Кадровый военный старшина Лобанов, всегда подтянутый, в начищенных сапогах, поддерживает «железную дисциплину» во вверенной ему девичьей команде. По уставу часовой должен быть с винтовкой, кинжалом – стало быть, винтовку на плечо, на пояс кинжал. (За всю войну Лида выстрелила только один раз – с крыши центрального барака госпиталя в далекой Польше, в час Победы. Палили вверх все – раненые, врачи, медсестры… Кто-то вложил ей в ладонь пистолет, может, за нее и нажал спуск.) Окоченевшие руки никак не согреть в рукавицах, заледенели пальцы в сапогах 43-го размера, не помогают и газеты, в которые обернуты ступни. Ближе к полуночи морозный воздух режет вой сирен, снаряды падают совсем рядом – бьют по Невскому, по госпиталю, уж он-то нанесен на карты немецких корректировщиков. Здесь тоже фронт, здесь тоже гибнут. Во время такого же артналета погибли подруги Лиды – Саша Ходюк, Таня Осипова, тяжело ранена Валя Морозова, убит капитан Шапиро…
Напряженно стучит метроном, свистят снаряды, и вдруг раскатистый голос Левитана объявляет об исполнении нового гимна Советского Союза. Торжественная мелодия заполняет улицу, взрыв, снова звучит гимн. Фигурка часового в проходной застывает по стойке «смирно», внезапно появившийся старшина Лобанов, вытянувшись, держит руку у виска.

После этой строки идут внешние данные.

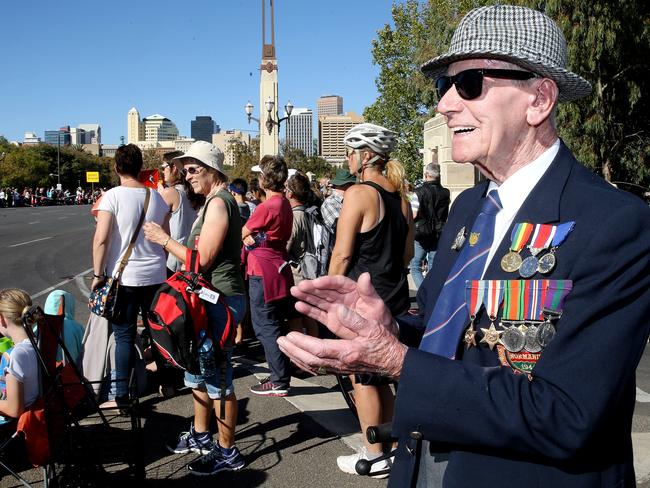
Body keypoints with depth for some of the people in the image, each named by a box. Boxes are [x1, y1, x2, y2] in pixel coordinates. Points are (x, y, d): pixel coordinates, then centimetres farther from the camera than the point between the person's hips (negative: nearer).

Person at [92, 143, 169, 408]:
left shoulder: (112, 196, -10)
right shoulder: (157, 197, 4)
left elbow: (101, 239, -15)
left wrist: (98, 273, -6)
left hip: (124, 277, -4)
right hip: (156, 275, 4)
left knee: (124, 335, 2)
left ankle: (121, 395, 4)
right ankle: (165, 380, 28)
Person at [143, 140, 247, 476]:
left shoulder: (218, 202, -16)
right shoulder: (213, 201, 17)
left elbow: (202, 260, -19)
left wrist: (164, 239, -11)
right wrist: (167, 241, 11)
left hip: (221, 300, -11)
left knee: (217, 378, -2)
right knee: (197, 368, 20)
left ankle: (227, 452, 11)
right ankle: (200, 435, 36)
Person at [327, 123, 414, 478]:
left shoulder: (359, 193, -14)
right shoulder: (400, 197, 8)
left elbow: (342, 254, -15)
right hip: (395, 298, 8)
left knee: (362, 379, 5)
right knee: (381, 378, 18)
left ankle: (373, 457, 15)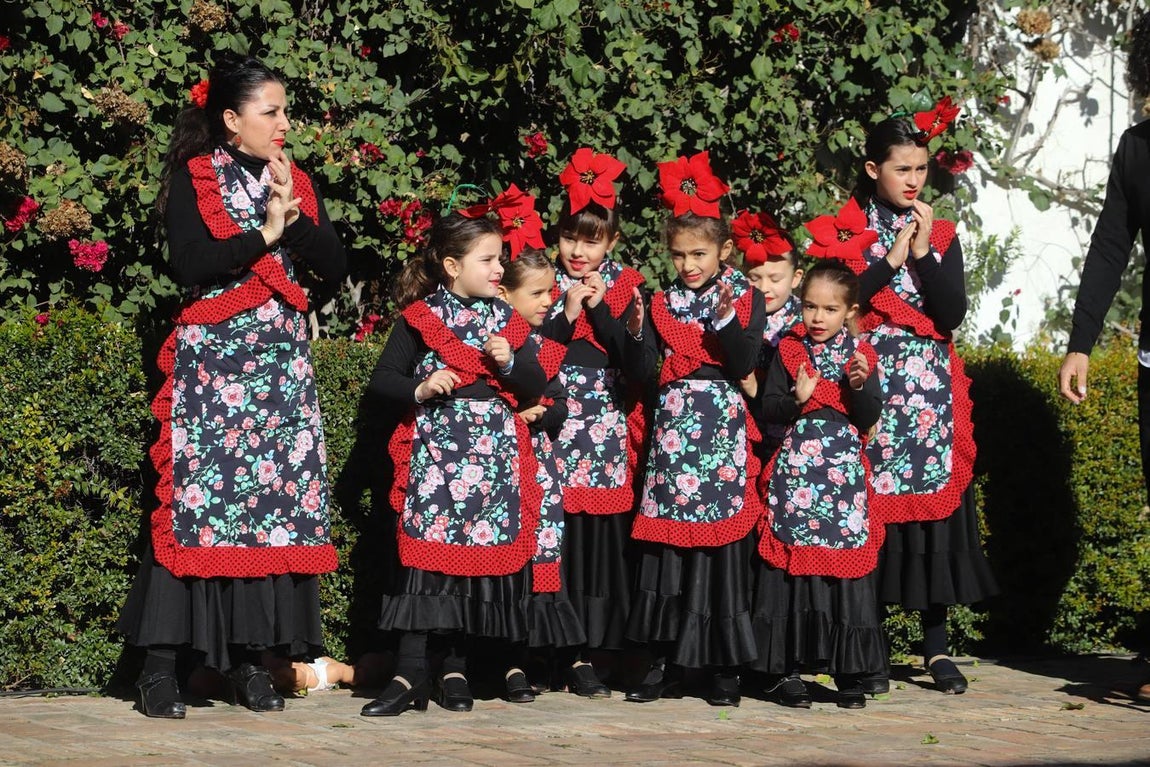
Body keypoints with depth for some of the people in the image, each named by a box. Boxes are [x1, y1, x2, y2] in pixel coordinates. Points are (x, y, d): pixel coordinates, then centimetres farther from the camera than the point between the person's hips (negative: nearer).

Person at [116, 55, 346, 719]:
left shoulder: (298, 183, 14)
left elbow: (335, 265, 6)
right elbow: (188, 263, -14)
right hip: (212, 357, -5)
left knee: (277, 503, -1)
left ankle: (252, 657, 4)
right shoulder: (194, 178, 0)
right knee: (197, 501, -9)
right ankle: (161, 664, -7)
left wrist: (293, 212, -6)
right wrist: (264, 234, -10)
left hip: (283, 359, 5)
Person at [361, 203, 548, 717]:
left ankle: (456, 667, 13)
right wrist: (419, 391, -16)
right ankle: (410, 675, -9)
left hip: (495, 450, 4)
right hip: (436, 447, -4)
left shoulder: (506, 320, 12)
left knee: (481, 552, 3)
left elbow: (535, 386, 11)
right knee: (426, 551, -9)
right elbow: (382, 380, 1)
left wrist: (510, 363, -7)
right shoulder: (419, 318, 1)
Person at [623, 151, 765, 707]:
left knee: (722, 544, -4)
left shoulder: (745, 298, 2)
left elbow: (744, 364, -9)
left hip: (722, 431, -3)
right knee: (667, 549, 1)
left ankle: (725, 669, 3)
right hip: (673, 429, 3)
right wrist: (637, 330, -12)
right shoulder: (664, 303, 11)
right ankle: (666, 665, 7)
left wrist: (727, 320, -21)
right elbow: (648, 369, 3)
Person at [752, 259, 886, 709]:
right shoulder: (789, 351, 5)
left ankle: (849, 673, 6)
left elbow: (870, 418, 1)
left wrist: (860, 385, -16)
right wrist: (797, 398, -16)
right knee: (791, 564, -3)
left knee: (846, 564, 0)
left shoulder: (860, 355, 7)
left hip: (845, 472, 1)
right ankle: (784, 669, 3)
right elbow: (768, 410, 2)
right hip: (796, 470, -1)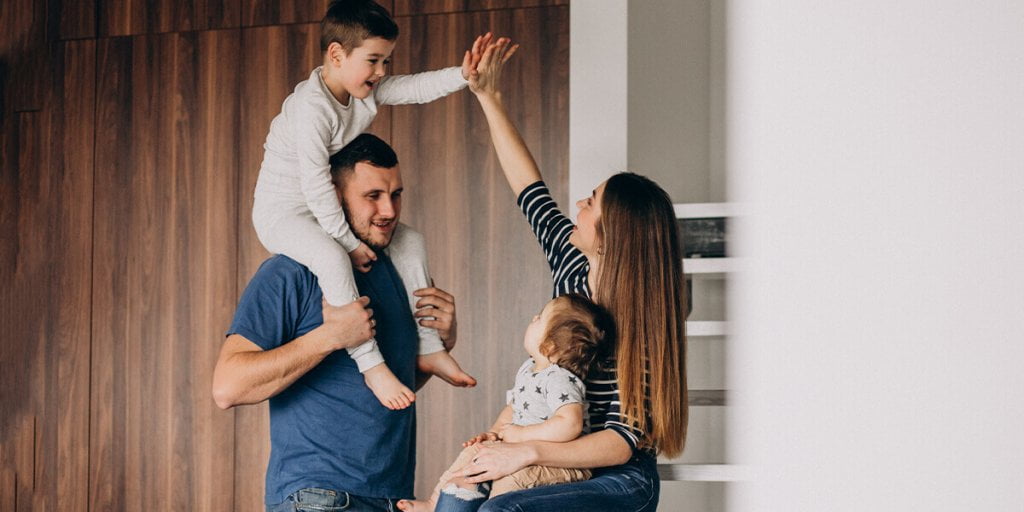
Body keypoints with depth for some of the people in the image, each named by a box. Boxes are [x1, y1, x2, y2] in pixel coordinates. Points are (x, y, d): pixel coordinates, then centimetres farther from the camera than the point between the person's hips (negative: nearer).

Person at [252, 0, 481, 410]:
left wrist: (463, 75, -24)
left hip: (329, 211, 10)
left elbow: (417, 88, -4)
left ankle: (428, 349, 12)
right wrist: (349, 242, -27)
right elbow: (315, 185, -30)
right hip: (282, 214, -10)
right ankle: (372, 365, -35)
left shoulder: (369, 91, 0)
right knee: (331, 256, -38)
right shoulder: (311, 107, -27)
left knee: (409, 242, 8)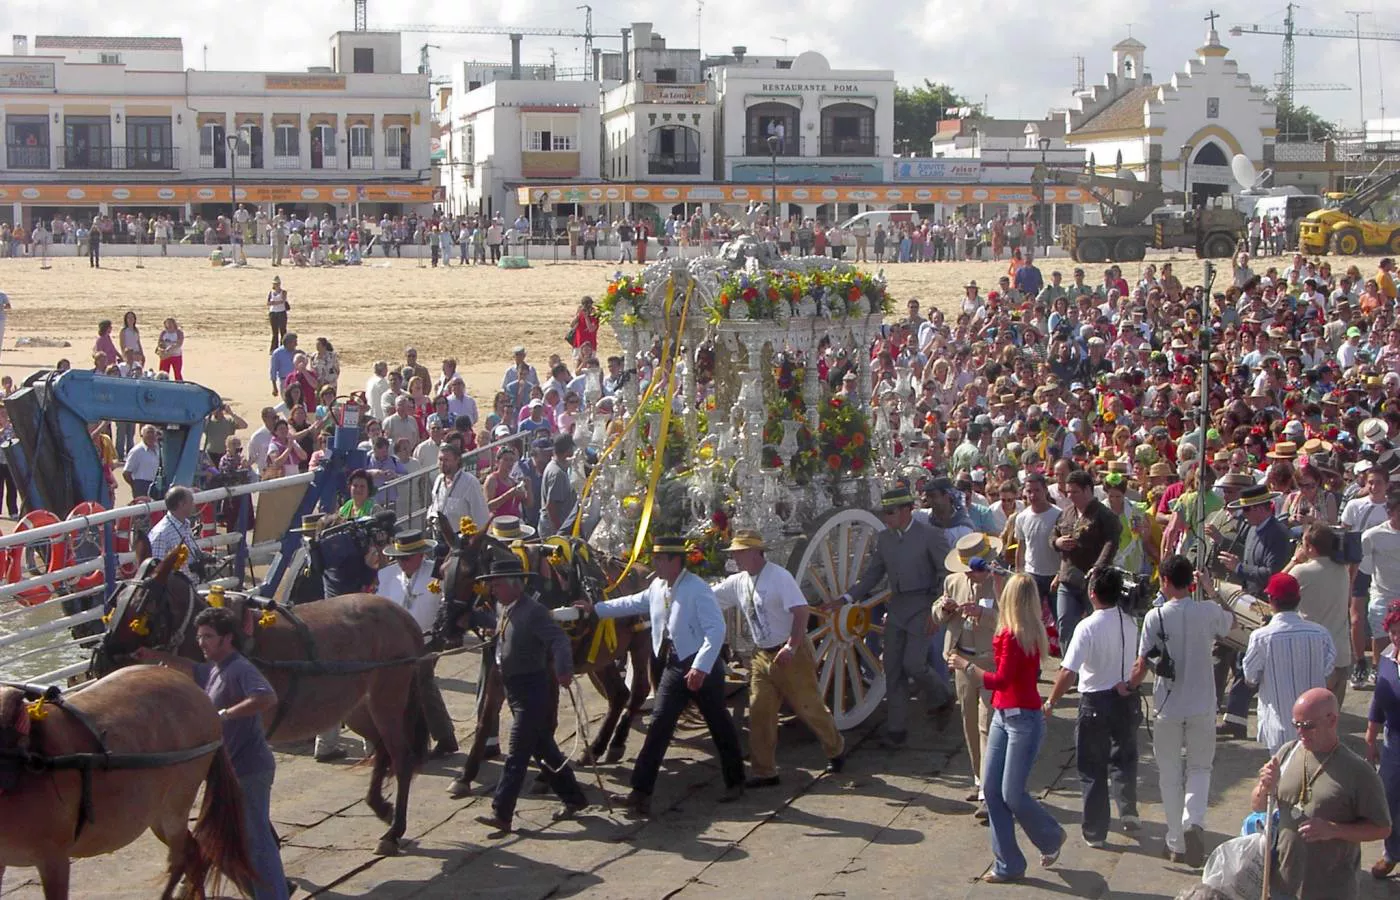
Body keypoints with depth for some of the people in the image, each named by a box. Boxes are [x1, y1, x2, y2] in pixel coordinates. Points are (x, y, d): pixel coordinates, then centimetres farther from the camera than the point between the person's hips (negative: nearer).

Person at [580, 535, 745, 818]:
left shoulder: (697, 589, -20)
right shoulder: (657, 587, 5)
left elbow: (716, 629, -25)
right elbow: (633, 603, 23)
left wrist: (701, 668, -30)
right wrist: (597, 608, 22)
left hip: (703, 667, -6)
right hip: (673, 666, 6)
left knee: (720, 725, 10)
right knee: (659, 725, -1)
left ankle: (735, 782, 29)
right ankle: (641, 792, -3)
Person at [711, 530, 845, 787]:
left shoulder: (778, 576, -17)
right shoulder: (737, 583, 5)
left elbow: (802, 611, -22)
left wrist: (791, 647, -25)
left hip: (792, 654, -7)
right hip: (762, 655, 7)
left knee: (809, 707, 4)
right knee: (759, 713, 2)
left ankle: (836, 750, 28)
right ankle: (764, 772, 9)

И она, девушка-медсестра, и старшина Лобанов каждой клеткой чувствуют, как грозная сила голосов, гимн великого народа, размыкают холод, ночь, тиски вражеского кольца, прокладывая путь к Победе.
Осталась в памяти на всю жизнь и другая ночь – 27 января 1944 года. Лида, как и тысячи ленинградцев, была в тот час в центре города, у Невы. Плакали, обнимались, смеялись, снова плакали, переполненные чувством великого родства, братства, объединенных во имя жизни.
1 января 1945 года, когда все отчетливей обозначался конец войны, госпиталь получил приказ следовать к линии фронта, в Польшу, в район города Белостока. Вместо ожидаемых европейских удобств – горячая вода, центральное отопление, чистые палаты – бывшие бараки для военнопленных.
Все разрушено, выдрано, исковеркано отступающими немецкими частями, только голые стены… Приказ, как известно, не обсуждают. Через тридцать дней развернуть фронтовой госпиталь, подготовить палаты, операционные, разместить сложное хозяйство, чтобы по графику принять первый эшелон с ранеными. Война заканчивалась, но вражеские войска оказывали ожесточенное сопротивление, бои становились все кровопролитнее…
Победу ждали и не могли поверить в нее. Неужели? Они бежали к центральному бараку, взбирались на крышу, палили вверх – на огромных пространствах смолкшей войны, на площадях разрушенных и уцелевших городов, в селениях, на автострадах и лесных полянах гремел первый салют Победителей, предвестник главного салюта на далекой Родине.